Now we have new technology on the suspension and body so we can realise our unique taste to the handling. This kind of taste is not only for the LC. From now, any other model will have the same taste, from LS to IS.
In creating this characteristic it’s difficult because there’s no superweapon. Creating taste is a very fundamental thing. You have to focus on the welding spot number or the body structure, and sometimes the material of the steering column or something. All the small things make a big difference.
We’ve seen this new double-joint multi-link suspension on the LC & LS, and both designs have capitalized on the lower hood line.

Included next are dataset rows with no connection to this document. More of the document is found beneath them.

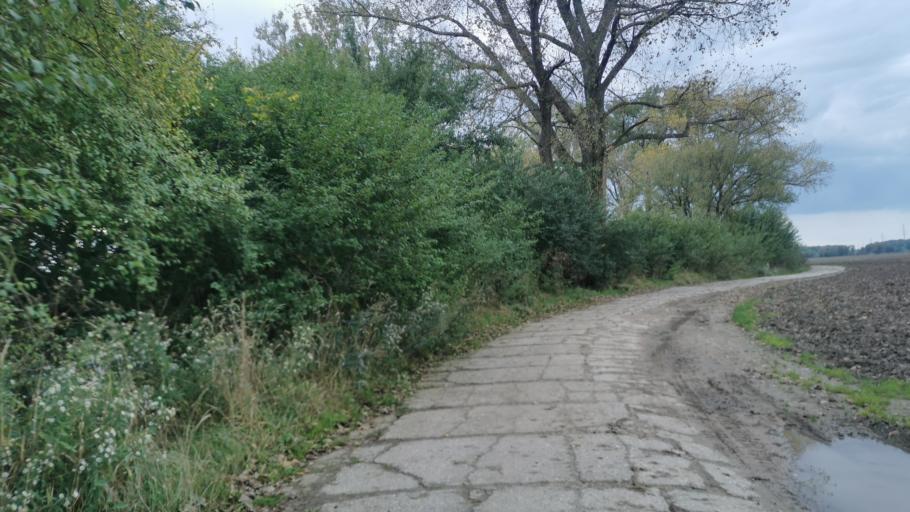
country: SK
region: Trnavsky
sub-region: Okres Skalica
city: Holic
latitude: 48.8395
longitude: 17.1846
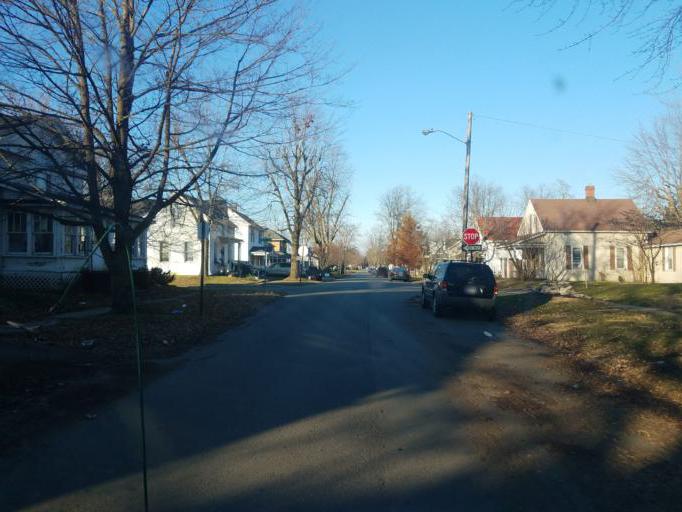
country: US
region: Ohio
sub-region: Hardin County
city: Kenton
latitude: 40.6520
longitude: -83.6054
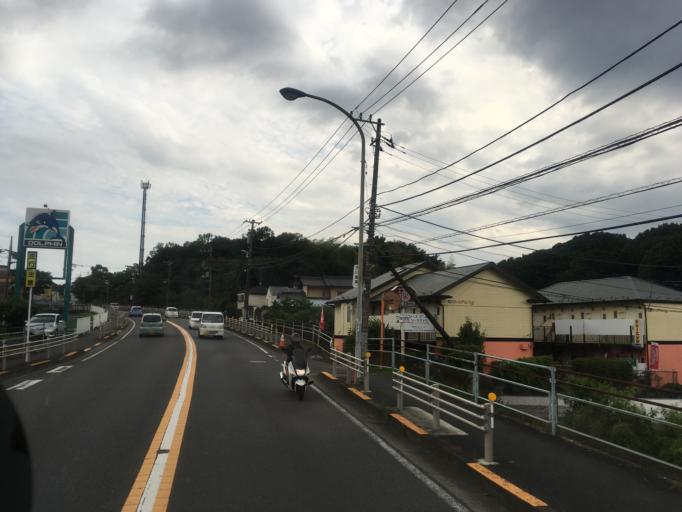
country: JP
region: Tokyo
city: Hachioji
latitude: 35.6349
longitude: 139.3389
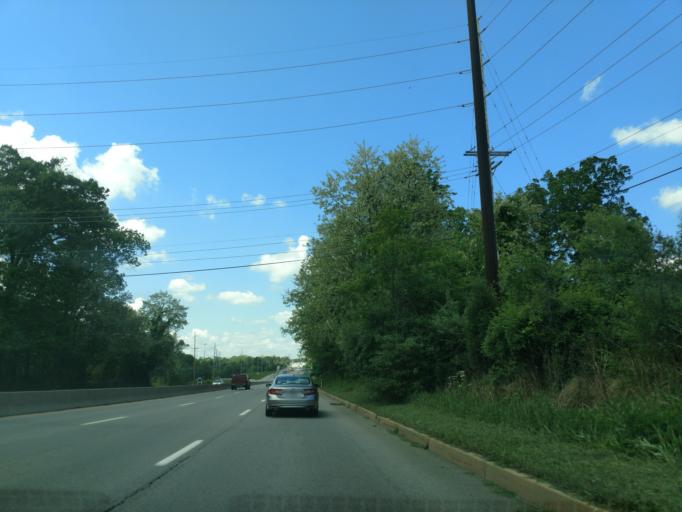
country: US
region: Pennsylvania
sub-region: Chester County
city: Exton
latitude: 40.0593
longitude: -75.6651
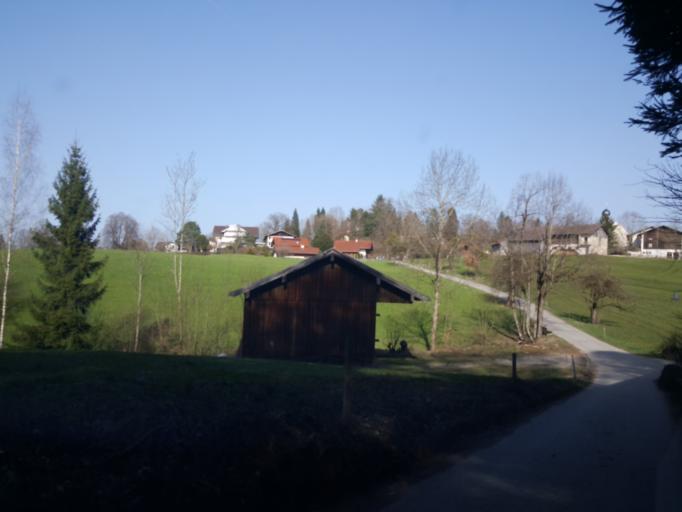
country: DE
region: Bavaria
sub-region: Upper Bavaria
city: Bad Heilbrunn
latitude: 47.7455
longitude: 11.4474
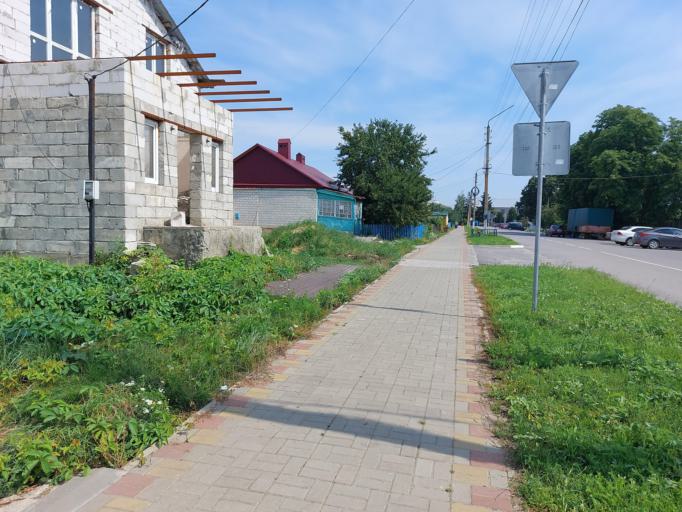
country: RU
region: Lipetsk
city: Dolgorukovo
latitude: 52.3245
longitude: 38.3600
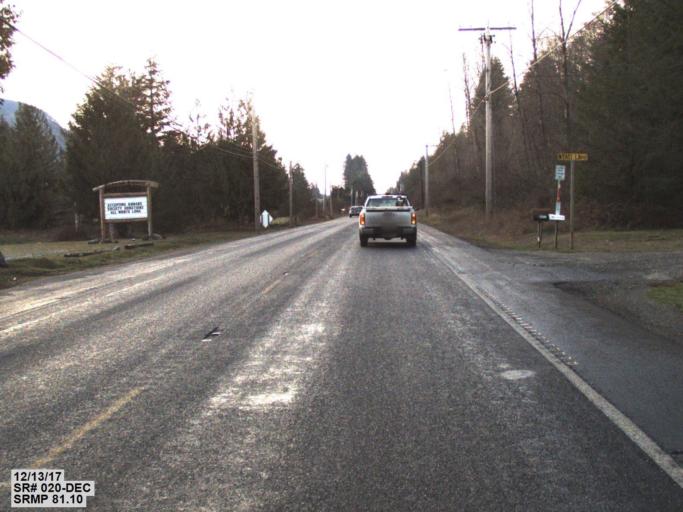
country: US
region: Washington
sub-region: Skagit County
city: Sedro-Woolley
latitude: 48.5285
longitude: -121.9127
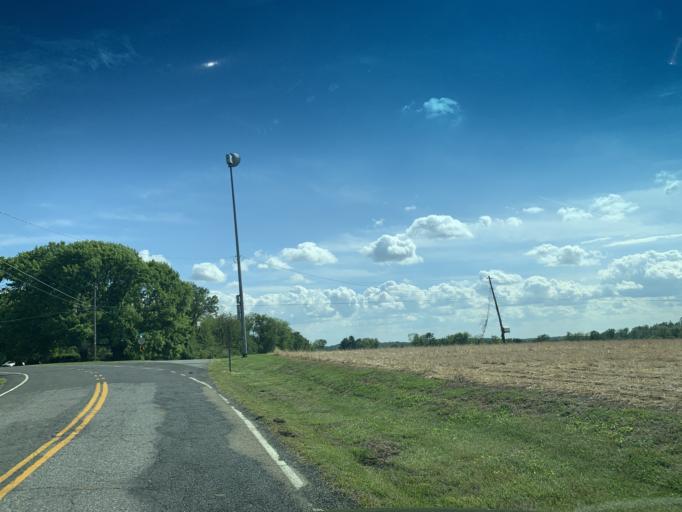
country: US
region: Maryland
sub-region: Cecil County
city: Rising Sun
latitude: 39.7087
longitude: -76.2030
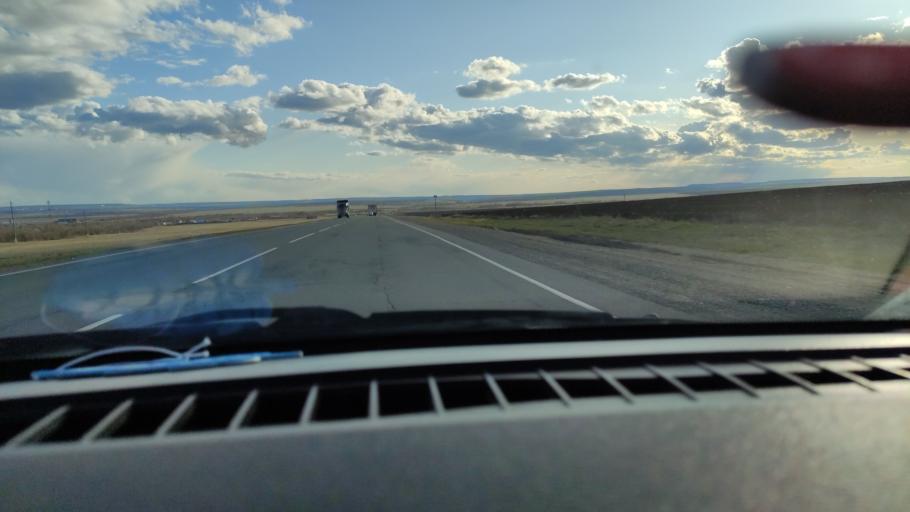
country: RU
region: Saratov
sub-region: Saratovskiy Rayon
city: Saratov
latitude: 51.7418
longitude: 46.0462
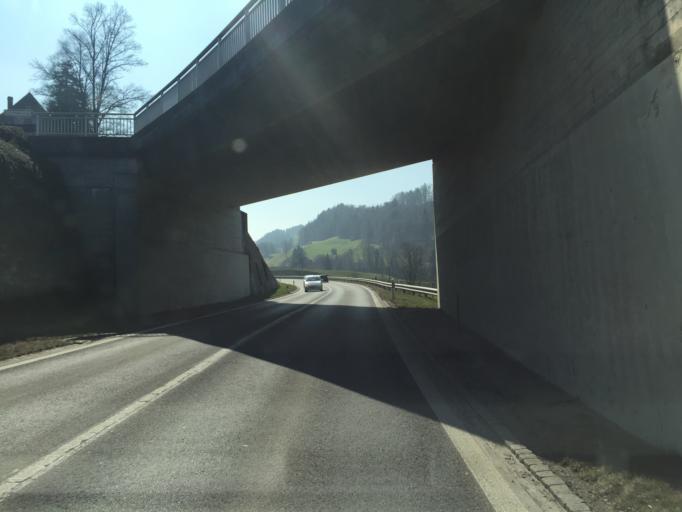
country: CH
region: Saint Gallen
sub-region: Wahlkreis Toggenburg
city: Lichtensteig
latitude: 47.3416
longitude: 9.0819
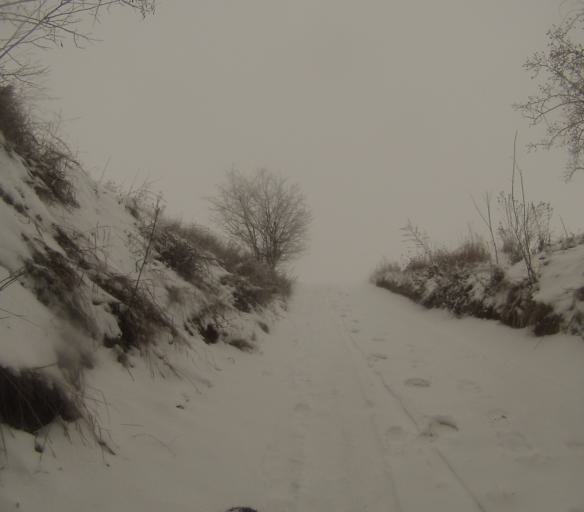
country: CZ
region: South Moravian
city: Strelice
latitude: 49.1450
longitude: 16.4946
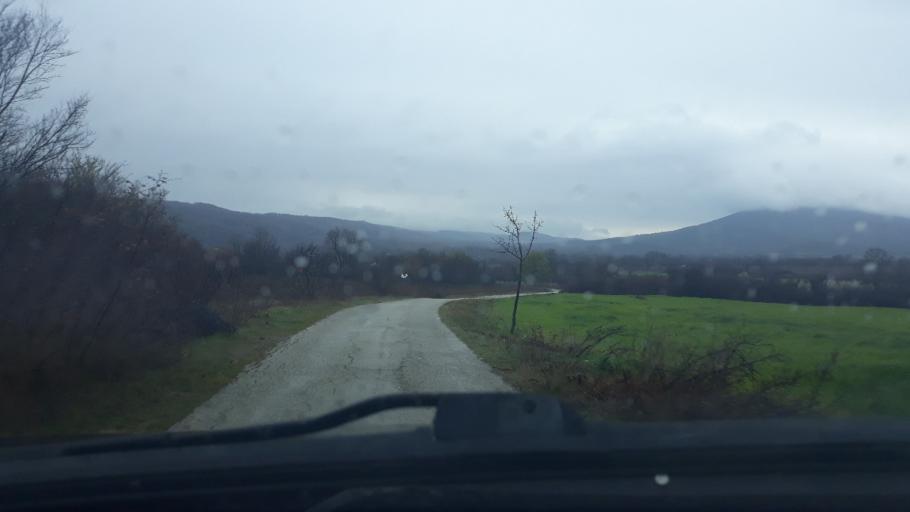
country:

But Sato’s mention of “unique taste” brought to mind an interview with LC suspension engineer Hidejuki Masumo from Czech website AutoRevue — here are the quotes, paraphrased by Google Translate:
“[Chief Engineer Koji] Sato wanted the hood to remain low, but he was also planning to use twenty- two-wheeled wheels, so he wanted something that would not really be possible,” said Hidejuki Masumo. “Usually, we might be in a situation like this, but when I carefully studied the cross-section of the multi-element axle, I found that what we want to achieve is real. And partly through the chopsticks. “
As a multi-element front axle designer, Masumo noticed how each of the five arms of the system reacts differently when adapted for use in the LC model. When he showed it to his team, he used the chopsticks to mimic the given geometry. Each designer then created his own copy of the model using his thumbs and studied it until he understood the system completely.